Instituto Preservar; Associação Gaúcha de Proteção ao Ambiente Natural – AGAPAN; Núcleo Amigos da Terra – Brasil vs União Federal e outros

Divulgue esta ação

Resumo

Elaborado pela equipe do JusClima2030 em 28 de October de 2023

Petição Inicial

O Instituto Preservar, a Associação Gaúcha de Proteção ao Ambiente Natural – AGAPAN e a associação civil Núcleo Amigos da Terra – Brasil ingressaram em julho de 2023 com ação civil pública, indicando como réus a União Federal, o Instituto Brasileiro do Meio Ambiente e dos Recursos Naturais Renováveis – IBAMA, a Agência Nacional de Energia Elétrica – ANEEL, a Companhia de Geração e Transmissão de Energia Elétrica do Sul do Brasil – Eletrobras CGT Eletrosul (SE & UTE Cantiota III), o Estado do Rio Grande do Sul, a Fundação Estadual de Proteção Ambiental Henrique Luís Roessler – FEPAM e a Companhia Riograndense de Mineração – CRM.

> **O QUE SE PEDE**
Transcreva do texto sobre a ação civil pública o trecho que vai de "Petição Inicial" até "Mineração – CRM.". As linhas não têm nenhum papel aqui.

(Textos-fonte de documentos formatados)
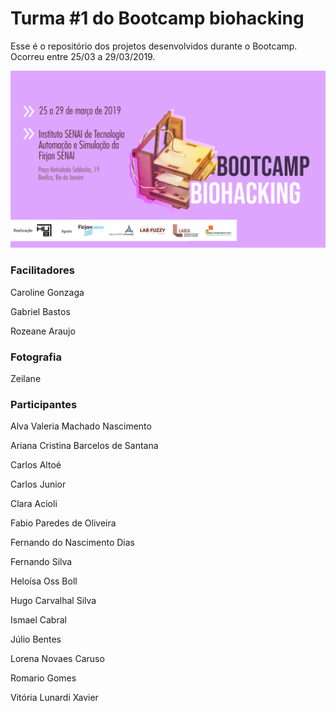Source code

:# Turma #1 do Bootcamp biohacking

Esse é o repositório dos projetos desenvolvidos durante o Bootcamp. Ocorreu entre 25/03 a 29/03/2019.

![alt text](https://github.com/instituto-hub/Bootcamp-Biohacking/blob/master/Turma%20%231/Imagem/bootcamps_capa%20evento_biohcking.png)



### Facilitadores
Caroline Gonzaga

Gabriel Bastos

Rozeane Araujo


### Fotografia
Zeilane


### Participantes
Alva Valeria Machado Nascimento

Ariana Cristina Barcelos de Santana

Carlos Altoé

Carlos Junior

Clara Acioli

Fabio Paredes de Oliveira

Fernando do Nascimento Dias

Fernando Silva

Heloísa Oss Boll

Hugo Carvalhal Silva

Ismael Cabral

Júlio Bentes

Lorena Novaes Caruso

Romario Gomes

Vitória Lunardi Xavier	
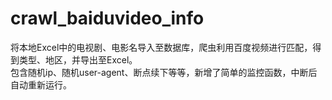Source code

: # crawl_baiduvideo_info
将本地Excel中的电视剧、电影名导入至数据库，爬虫利用百度视频进行匹配，得到类型、地区，并导出至Excel。
</br>包含随机ip、随机user-agent、断点续下等等，新增了简单的监控函数，中断后自动重新运行。
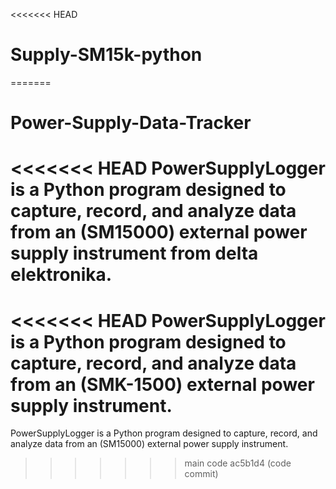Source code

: <<<<<<< HEAD
# Supply-SM15k-python
=======
# Power-Supply-Data-Tracker
<<<<<<< HEAD
PowerSupplyLogger is a Python program designed to capture, record, and analyze data from an (SM15000) external power supply instrument from delta elektronika.
=======
<<<<<<< HEAD
PowerSupplyLogger is a Python program designed to capture, record, and analyze data from an (SMK-1500) external power supply instrument.
=======
PowerSupplyLogger is a Python program designed to capture, record, and analyze data from an (SM15000) external power supply instrument.
>>>>>>> main
>>>>>>> code
>>>>>>> ac5b1d4 (code commit)
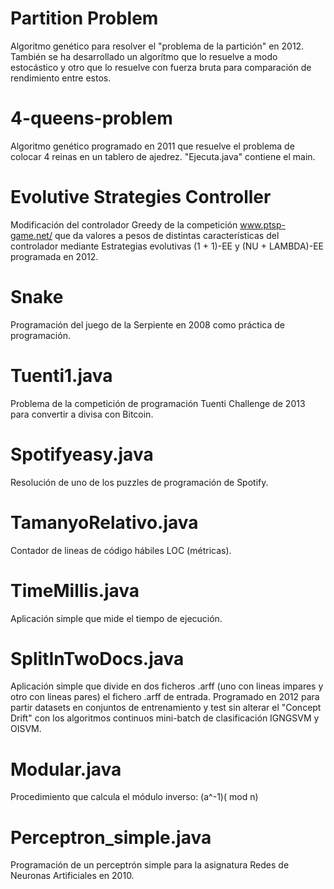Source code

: Partition Problem
====

Algoritmo genético para resolver el "problema de la partición" en 2012. También se ha desarrollado un algorítmo que lo resuelve a modo estocástico y otro que lo resuelve con fuerza bruta para comparación de rendimiento entre estos.


4-queens-problem
====

Algoritmo genético programado en 2011 que resuelve el problema de colocar 4 reinas en un tablero de ajedrez. "Ejecuta.java" contiene el main.


Evolutive Strategies Controller
====

Modificación del controlador Greedy de la competición www.ptsp-game.net/ que da valores a pesos de distintas características del controlador mediante Estrategias evolutivas (1 + 1)-EE y (NU + LAMBDA)-EE programada en 2012.


Snake
====
Programación del juego de la Serpiente en 2008 como práctica de programación.


Tuenti1.java
====
Problema de la competición de programación Tuenti Challenge de 2013 para convertir a divisa con Bitcoin.


Spotifyeasy.java
====
Resolución de uno de los puzzles de programación de Spotify.


TamanyoRelativo.java
====
Contador de lineas de código hábiles LOC (métricas).


TimeMillis.java
====
Aplicación simple que mide el tiempo de ejecución.


SplitInTwoDocs.java
====
Aplicación simple que divide en dos ficheros .arff (uno con lineas impares y otro con lineas pares) el fichero .arff de entrada. Programado en 2012 para partir datasets en conjuntos de entrenamiento y test sin alterar el "Concept Drift" con los algoritmos continuos mini-batch de clasificación IGNGSVM y OISVM.


Modular.java
====
Procedimiento que calcula el módulo inverso: (a^-1)( mod n) 


Perceptron_simple.java
====
Programación de un perceptrón simple para la asignatura Redes de Neuronas Artificiales en 2010.

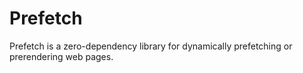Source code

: # Prefetch

Prefetch is a zero-dependency library for dynamically prefetching or prerendering web pages.
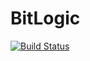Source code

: # BitLogic

[![Build Status](https://github.com/daniel-schwarzenbach/BitLogic.jl/actions/workflows/CI.yml/badge.svg?branch=main)](https://github.com/daniel-schwarzenbach/BitLogic.jl/actions/workflows/CI.yml?query=branch%3Amain)
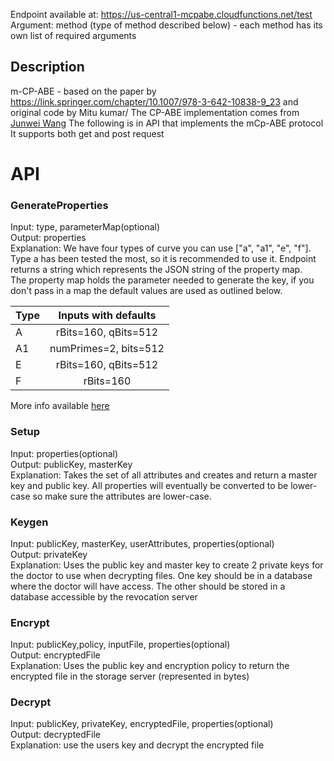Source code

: Endpoint available at: https://us-central1-mcpabe.cloudfunctions.net/test  \
Argument: method (type of method described below) - each method has its own list of required arguments

## Description
m-CP-ABE - based on the paper by https://link.springer.com/chapter/10.1007/978-3-642-10838-9_23 and original code by Mitu kumar/
The CP-ABE implementation comes from [Junwei Wang](https://github.com/junwei-wang/cpabe/)
The following is in API that implements the mCp-ABE protocol 
It supports both get and post request


# API
### GenerateProperties
Input: type, parameterMap(optional)\
Output: properties\
Explanation: We have four types of curve you can use ["a", "a1", "e", "f"]. Type a has been tested the most, so it is recommended to use it. Endpoint returns a string which represents the JSON string of the property map.\
The property map holds the parameter needed to generate the key, if you don't pass in a map the default values are used as outlined below. 

|Type| Inputs with defaults  | 
|----|:---------------------:| 
| A  | rBits=160, qBits=512  | 
| A1 | numPrimes=2, bits=512 |
| E  | rBits=160, qBits=512  |
| F  | rBits=160             |
More info available [here](http://gas.dia.unisa.it/projects/jpbc/docs/ecpg.html)

### Setup
Input: properties(optional)\
Output: publicKey, masterKey\
Explanation: Takes the set of all attributes and creates and return a master key and public key. All properties will eventually be converted to be lower-case so make sure the attributes are lower-case.

### Keygen
Input: publicKey, masterKey, userAttributes, properties(optional)\
Output: privateKey\
Explanation: Uses the public key and master key to create 2 private keys for the doctor to use when decrypting files. One key should be in a database where the doctor will have access. The other should be stored in a database accessible by the revocation server

### Encrypt
Input: publicKey,policy, inputFile, properties(optional)\
Output: encryptedFile\
Explanation: Uses the public key and encryption policy to return the encrypted file in the storage server (represented in bytes)

### Decrypt
Input: publicKey, privateKey, encryptedFile, properties(optional)\
Output: decryptedFile\
Explanation: use the users key and decrypt the encrypted file


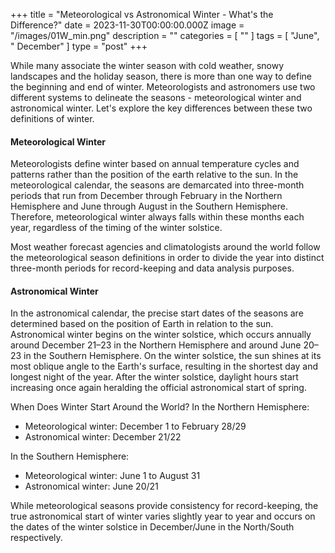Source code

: +++
title = "Meteorological vs Astronomical Winter - What's the Difference?"
date = 2023-11-30T00:00:00.000Z
image = "/images/01W_min.png"
description = ""
categories = [ "" ]
tags = [ "June", " December" ]
type = "post"
+++

While many associate the winter season with cold weather, snowy landscapes and the holiday season, there is more than one way to define the beginning and end of winter. Meteorologists and astronomers use two different systems to delineate the seasons - meteorological winter and astronomical winter. Let's explore the key differences between these two definitions of winter.

#### Meteorological Winter

Meteorologists define winter based on annual temperature cycles and patterns rather than the position of the earth relative to the sun. In the meteorological calendar, the seasons are demarcated into three-month periods that run from December through February in the Northern Hemisphere and June through August in the Southern Hemisphere. Therefore, meteorological winter always falls within these months each year, regardless of the timing of the winter solstice.

Most weather forecast agencies and climatologists around the world follow the meteorological season definitions in order to divide the year into distinct three-month periods for record-keeping and data analysis purposes.

#### Astronomical Winter

In the astronomical calendar, the precise start dates of the seasons are determined based on the position of Earth in relation to the sun. Astronomical winter begins on the winter solstice, which occurs annually around December 21–23 in the Northern Hemisphere and around June 20–23 in the Southern Hemisphere. On the winter solstice, the sun shines at its most oblique angle to the Earth's surface, resulting in the shortest day and longest night of the year. After the winter solstice, daylight hours start increasing once again heralding the official astronomical start of spring.

When Does Winter Start Around the World?
In the Northern Hemisphere:

* Meteorological winter: December 1 to February 28/29
* Astronomical winter: December 21/22

In the Southern Hemisphere:

* Meteorological winter: June 1 to August 31
* Astronomical winter: June 20/21

While meteorological seasons provide consistency for record-keeping, the true astronomical start of winter varies slightly year to year and occurs on the dates of the winter solstice in December/June in the North/South respectively. 
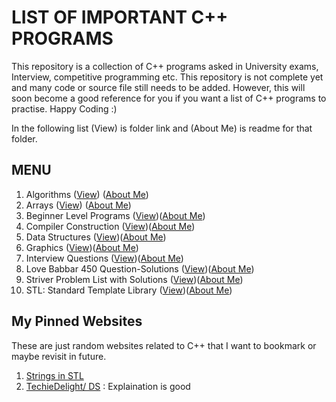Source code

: # LIST OF IMPORTANT C++ PROGRAMS

This repository is a collection of C++ programs asked in University exams, Interview, competitive programming etc. This repository is not complete yet and many code or source file still needs to be added. However, this will soon become a good reference for you if you want a list of C++ programs to practise. Happy Coding :)

In the following list (View) is folder link and (About Me) is readme for that folder.

## MENU

1. Algorithms ([View](https://github.com/swati-gwc/Cpp-programs/tree/master/Algorithms)) ([About Me](Algorithms/))
2. Arrays ([View](https://github.com/swati-gwc/Cpp-programs/tree/master/Arrays)) ([About Me](https://github.com/swati-gwc/Cpp-programs/blob/master/Arrays/Arrays_ReadMe.md))
3. Beginner Level Programs ([View](https://github.com/swati-gwc/Cpp-programs/tree/master/Beginner%20practise%20programs%20in%20Cpp))([About Me](https://github.com/swati-gwc/Cpp-programs/blob/master/Beginner%20practise%20programs%20in%20Cpp/BeginnerPrograms_ReadMe.md))
4. Compiler Construction ([View](https://github.com/swati-gwc/Cpp-programs/tree/master/Compiler%20Construction))([About Me](https://github.com/swati-gwc/Cpp-programs/blob/master/Compiler%20Construction/CompilerConstruction_ReadMe.md))
5. Data Structures ([View](https://github.com/swati-gwc/Cpp-programs/tree/master/Data%20Structures))([About Me](https://github.com/swati-gwc/Cpp-programs/blob/master/Data%20Structures/DS_ReadMe.md))
6. Graphics ([View](https://github.com/swati-gwc/Cpp-programs/tree/master/Graphics%20in%20Cpp))([About Me](https://github.com/swati-gwc/Cpp-programs/blob/master/Graphics%20in%20Cpp/Graphics_ReadMe.md))
7. Interview Questions ([View](https://github.com/swati-gwc/Cpp-programs/tree/master/Interview%20Questions))([About Me](https://github.com/swati-gwc/Cpp-programs/blob/master/Interview%20Questions/InterviewQues_ReadMe.md))
8. Love Babbar 450 Question-Solutions ([View](https://github.com/swati-gwc/Cpp-programs/tree/master/Love%20Babbar%20450%20ques%20solutions))([About Me](https://github.com/swati-gwc/Cpp-programs/blob/master/Love%20Babbar%20450%20ques%20solutions/450Ques_ReadMe.md))
9. Striver Problem List with Solutions ([View](https://github.com/swati-gwc/Cpp-programs/tree/master/Striver%20List%20solutions))([About Me](Striver%20List%20solutions))
10. STL: Standard Template Library ([View](https://github.com/swati-gwc/Cpp-programs/tree/master/stl))([About Me](https://github.com/swati-gwc/Cpp-programs/blob/master/stl/STL_ReadMe.md))


## My Pinned Websites 

These are just random websites related to C++ that I want to bookmark or maybe revisit in future.
1. [Strings in STL](https://www.codesdope.com/cpp-stdstring/)
2. [TechieDelight/ DS](https://www.techiedelight.com/data-structures-and-algorithms-problems/) : Explaination is good

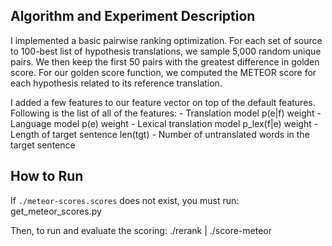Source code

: Algorithm and Experiment Description
----------------------------------------

I implemented a basic pairwise ranking optimization. For each set of source to
100-best list of hypothesis translations, we sample 5,000 random unique pairs.
We then keep the first 50 pairs with the greatest difference in golden score.
For our golden score function, we computed the METEOR score for each hypothesis
related to its reference translation.

I added a few features to our feature vector on top of the default features.
Following is the list of all of the features:
    - Translation model p(e|f) weight
    - Language model p(e) weight
    - Lexical translation model p_lex(f|e) weight
    - Length of target sentence len(tgt)
    - Number of untranslated words in the target sentence


How to Run
--------------------
If `./meteor-scores.scores` does not exist, you must run:
    get_meteor_scores.py

Then, to run and evaluate the scoring:
    ./rerank | ./score-meteor
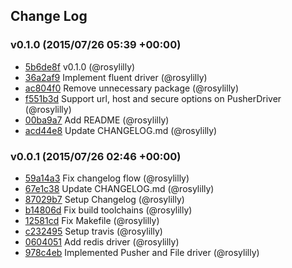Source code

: ## Change Log

### v0.1.0 (2015/07/26 05:39 +00:00)
- [5b6de8f](https://github.com/webminal/webminal/commit/5b6de8f0979bf42ba67bde6da41a447d07776cbe) v0.1.0 (@rosylilly)
- [36a2af9](https://github.com/webminal/webminal/commit/36a2af910138247faa958daf1555a76515137fc5) Implement fluent driver (@rosylilly)
- [ac804f0](https://github.com/webminal/webminal/commit/ac804f069fe007564f18d597979ba962600136fc) Remove unnecessary package (@rosylilly)
- [f551b3d](https://github.com/webminal/webminal/commit/f551b3d0c801a016cdbbf4b7e93e3c6ee65df361) Support url, host and secure options on PusherDriver (@rosylilly)
- [00ba9a7](https://github.com/webminal/webminal/commit/00ba9a7968ad12327c610fa852f5fc41f1a15047) Add README (@rosylilly)
- [acd44e8](https://github.com/webminal/webminal/commit/acd44e8d63a975b19f94b92cf8983ad43c3a382e) Update CHANGELOG.md (@rosylilly)

### v0.0.1 (2015/07/26 02:46 +00:00)
- [59a14a3](https://github.com/webminal/webminal/commit/59a14a350c68624532fa321c669a90644260a4cc) Fix changelog flow (@rosylilly)
- [67e1c38](https://github.com/webminal/webminal/commit/67e1c38502141189b4297b5ce94445ee5372eeb1) Update CHANGELOG.md (@rosylilly)
- [87029b7](https://github.com/webminal/webminal/commit/87029b70de31ee74c3d7fc739307c4ebc25fdece) Setup Changelog (@rosylilly)
- [b14806d](https://github.com/webminal/webminal/commit/b14806d4025a6e537acd7a6fed8a114245d4e4fb) Fix build toolchains (@rosylilly)
- [12581cd](https://github.com/webminal/webminal/commit/12581cddf63f96e7e98fc63566afdb8738d81799) Fix Makefile (@rosylilly)
- [c232495](https://github.com/webminal/webminal/commit/c2324956633b0538bd27fffcaa28c1fcedffac71) Setup travis (@rosylilly)
- [0604051](https://github.com/webminal/webminal/commit/06040518fe02b412ad14c10dedeefced1bcb90c6) Add redis driver (@rosylilly)
- [978c4eb](https://github.com/webminal/webminal/commit/978c4eb545addbed7ad8307b2a7ce28bd3653878) Implemented Pusher and File driver (@rosylilly)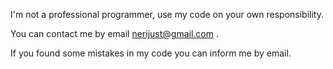 I'm not a professional programmer, use my code on your own responsibility.

You can contact me by email nerijust@gmail.com . 

If you found some mistakes in my code you can inform me by email.
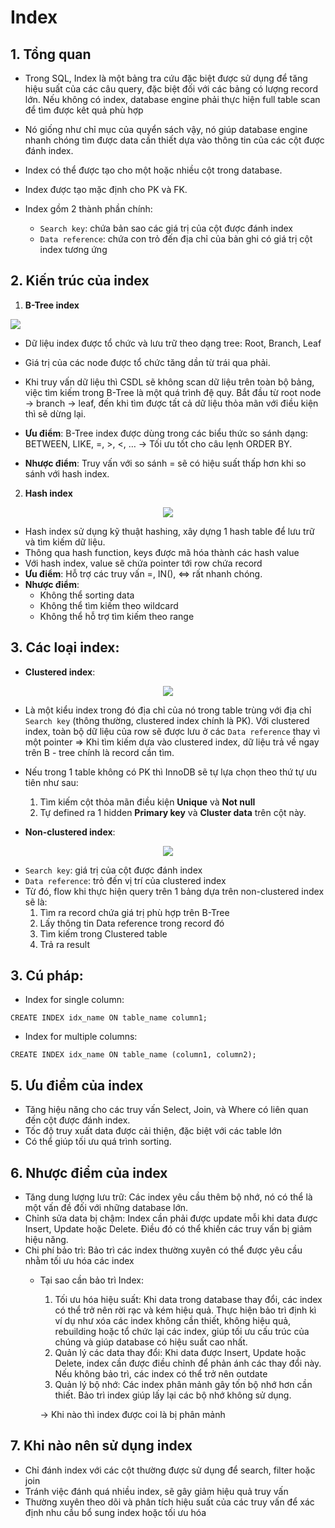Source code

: # Index

## 1. Tổng quan

- Trong SQL, Index là một bảng tra cứu đặc biệt được sử dụng để tăng hiệu suất của các câu query, đặc biệt đối với  các bảng có lượng record lớn. Nếu không có index, database engine phải thực hiện full table scan để tìm được kêt quả phù hợp

- Nó giống như chỉ mục của quyển sách vậy, nó giúp database engine nhanh chóng tìm được data cần thiết dựa vào thông tin của các cột được đánh index.

- Index có thể được tạo cho một hoặc nhiều cột trong database.

- Index được tạo mặc định cho PK và FK.

- Index gồm 2 thành phần chính:
  - `Search key`: chứa bản sao các giá trị của cột được đánh index
  - `Data reference`: chứa con trỏ đến địa chỉ của bản ghi có giá trị cột index tương ứng


## 2. Kiến trúc của index

  1. **B-Tree index**

  ![](https://postgrespro.com/media/2019/05/23/i4_001.png)

  - Dữ liệu index được tổ chức và lưu trữ theo dạng tree: Root, Branch, Leaf

  - Giá trị của các node được tổ chức tăng dần từ trái qua phải.

  - Khi truy vấn dữ liệu thì CSDL sẽ không scan dữ liệu trên toàn bộ bảng, việc tìm kiếm trong B-Tree là một quá trình đệ quy. Bắt đầu từ root node → branch → leaf, đến khi tìm được tất cả dữ liệu thỏa mãn với điều kiện thì sẽ dừng lại. 

  - **Ưu điểm**: B-Tree index được dùng trong các biểu thức so sánh dạng: BETWEEN, LIKE, =, >, <, … → Tối ưu tốt cho câu lẹnh ORDER BY.
  - **Nhược điểm**: Truy vấn với so sánh = sẽ có hiệu suất thấp hơn khi so sánh với hash index.

  2. **Hash index**

<div align="center">
  <img src="https://d3hi6wehcrq5by.cloudfront.net/itnavi-blog/hU4Tc.png" />
</div>

  - Hash index sử dụng kỹ thuật hashing, xây dựng 1 hash table để lưu trữ và tìm kiếm dữ liệu.
  - Thông qua hash function, keys được mã hóa thành các hash value
  - Với hash index, value sẽ chứa pointer tới row chứa record
  - **Ưu điểm**: Hỗ trợ các truy vấn =, IN(), <=> rất nhanh chóng.
  - **Nhược điểm**: 
    - Không thể sorting data
    - Không thể tìm kiếm theo wildcard
    - Không thể hỗ trợ tìm kiếm theo range

## 3. Các loại index:

- **Clustered index**:

<div align="center">
  <img src="https://images.viblo.asia/f5a1a940-32f7-4856-b8ba-d5c28c071c26.jpeg" />
</div>

  - Là một kiểu index trong đó địa chỉ của nó trong table trùng với địa chỉ `Search key` (thông thường, clustered index chính là PK). Với clustered index, toàn bộ dữ liệu của row sẽ được lưu ở các `Data reference` thay vì một pointer => Khi tìm kiếm dựa vào clustered index, dữ liệu trả về ngay trên B - tree chính là record cần tìm.
  - Nếu trong 1 table không có PK thì InnoDB sẽ tự lựa chọn theo thứ tự ưu tiên như sau:
    1. Tìm kiếm cột thỏa mãn điều kiện **Unique** và **Not null**
    2. Tự defined ra 1 hidden **Primary key** và **Cluster data** trên cột này.


- **Non-clustered index**:

<div align="center">
  <img src="https://images.viblo.asia/9a6e80ee-c2fc-4942-8d9e-760b7edde7b1.png" />
</div>

  - `Search key`: giá trị của cột được đánh index
  - `Data reference`: trỏ đến vị trí của clustered index
  - Từ đó, flow khi thực hiện query trên 1 bảng dựa trên non-clustered index sẽ là:
    1. Tìm ra record chứa giá trị phù hợp trên B-Tree
    2. Lấy thông tin Data reference trong record đó
    3. Tìm kiếm trong Clustered table
    3. Trả ra result

## 3. **Cú pháp**:

- Index for single column:

`CREATE INDEX idx_name ON table_name column1;`


- Index for multiple columns:

`CREATE INDEX idx_name ON table_name (column1, column2);`

## 5. **Ưu điểm của index**

- Tăng hiệu năng cho các truy vấn Select, Join, và Where có liên quan đến cột được đánh index.
- Tốc độ truy xuất data được cải thiện, đặc biệt với các table lớn
- Có thể giúp tối ưu quá trình sorting.

## 6. **Nhược điểm của index**

- Tăng dung lượng lưu trữ: Các index yêu cầu thêm bộ nhớ, nó có thể là một vấn đề đối với những database lớn.
- Chỉnh sửa data bị chậm: Index cần phải được update mỗi khi data được Insert, Update hoặc Delete. Điều đó có thể khiến các truy vấn bị giảm hiệu năng.
- Chi phí bảo trì: Bảo trì các index thường xuyên có thể được yêu cầu nhằm tối ưu hóa các index
  - Tại sao cần bảo trì Index:
    1. Tối ưu hóa hiệu suất: Khi data trong database thay đổi, các index có thể trở nên rời rạc và kém hiệu quả. Thực hiện bảo trì định kì ví dụ như xóa các index không cần thiết, không hiệu quả, rebuilding hoặc tổ chức lại các index, giúp tối ưu cấu trúc của chúng và giúp database có hiệu suất cao nhất.
    2. Quản lý các data thay đổi: Khi data được Insert, Update hoặc Delete, index cần được điều chỉnh để phản ánh các thay đổi này. Nếu không bảo trì, các index có thể trở nên outdate
    3. Quản lý bộ nhớ: Các index phân mảnh gây tốn bộ nhớ hơn cần thiết. Bảo trì index giúp lấy lại các bộ nhớ không sử dụng.

    -> Khi nào thì index được coi là bị phân mảnh

## 7. **Khi nào nên sử dụng index**

- Chỉ đánh index với các cột thường được sử dụng để search, filter hoặc join
- Tránh việc đánh quá nhiều index, sẽ gây giảm hiệu quả truy vấn
- Thường xuyên theo dõi và phân tích hiệu suất của các truy vấn để xác định nhu cầu bổ sung index hoặc tối ưu hóa

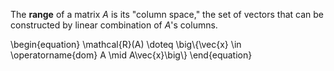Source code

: The **range** of a matrix $A$ is its "column space," the set of vectors that can be constructed by linear combination of $A$'s columns.

\begin{equation}
\mathcal{R}(A) \doteq \big\\{\vec{x} \in \operatorname{dom} A \mid A\vec{x}\big\\}
\end{equation}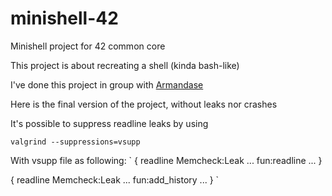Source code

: # minishell-42
Minishell project for 42 common core

This project is about recreating a shell (kinda bash-like)

I've done this project in group with [Armandase](https://github.com/Armandase)

Here is the final version of the project, without leaks nor crashes

It's possible to suppress readline leaks by using

`valgrind --suppressions=vsupp`

With vsupp file as following:
`
{
   readline
   Memcheck:Leak
   ...
   fun:readline
   ...
}

{
   readline
   Memcheck:Leak
   ...
   fun:add_history
   ...
}
`

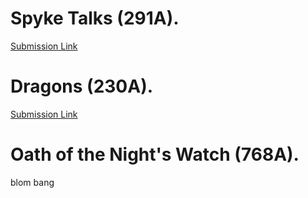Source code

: # Spyke Talks (291A).
[Submission Link](http://codeforces.com/contest/291/submission/42729991)


# Dragons (230A).
[Submission Link](http://codeforces.com/contest/230/submission/42707565)

# Oath of the Night's Watch (768A).
blom bang
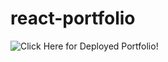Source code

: # react-portfolio

![Click Here for Deployed Portfolio!](https://gavinreid0.github.io/react-portfolio/)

> **RESPOSTA**
Petição Inicial

O Instituto Preservar, a Associação Gaúcha de Proteção ao Ambiente Natural – AGAPAN e a associação civil Núcleo Amigos da Terra – Brasil ingressaram em julho de 2023 com ação civil pública, indicando como réus a União Federal, o Instituto Brasileiro do Meio Ambiente e dos Recursos Naturais Renováveis – IBAMA, a Agência Nacional de Energia Elétrica – ANEEL, a Companhia de Geração e Transmissão de Energia Elétrica do Sul do Brasil – Eletrobras CGT Eletrosul (SE & UTE Cantiota III), o Estado do Rio Grande do Sul, a Fundação Estadual de Proteção Ambiental Henrique Luís Roessler – FEPAM e a Companhia Riograndense de Mineração – CRM.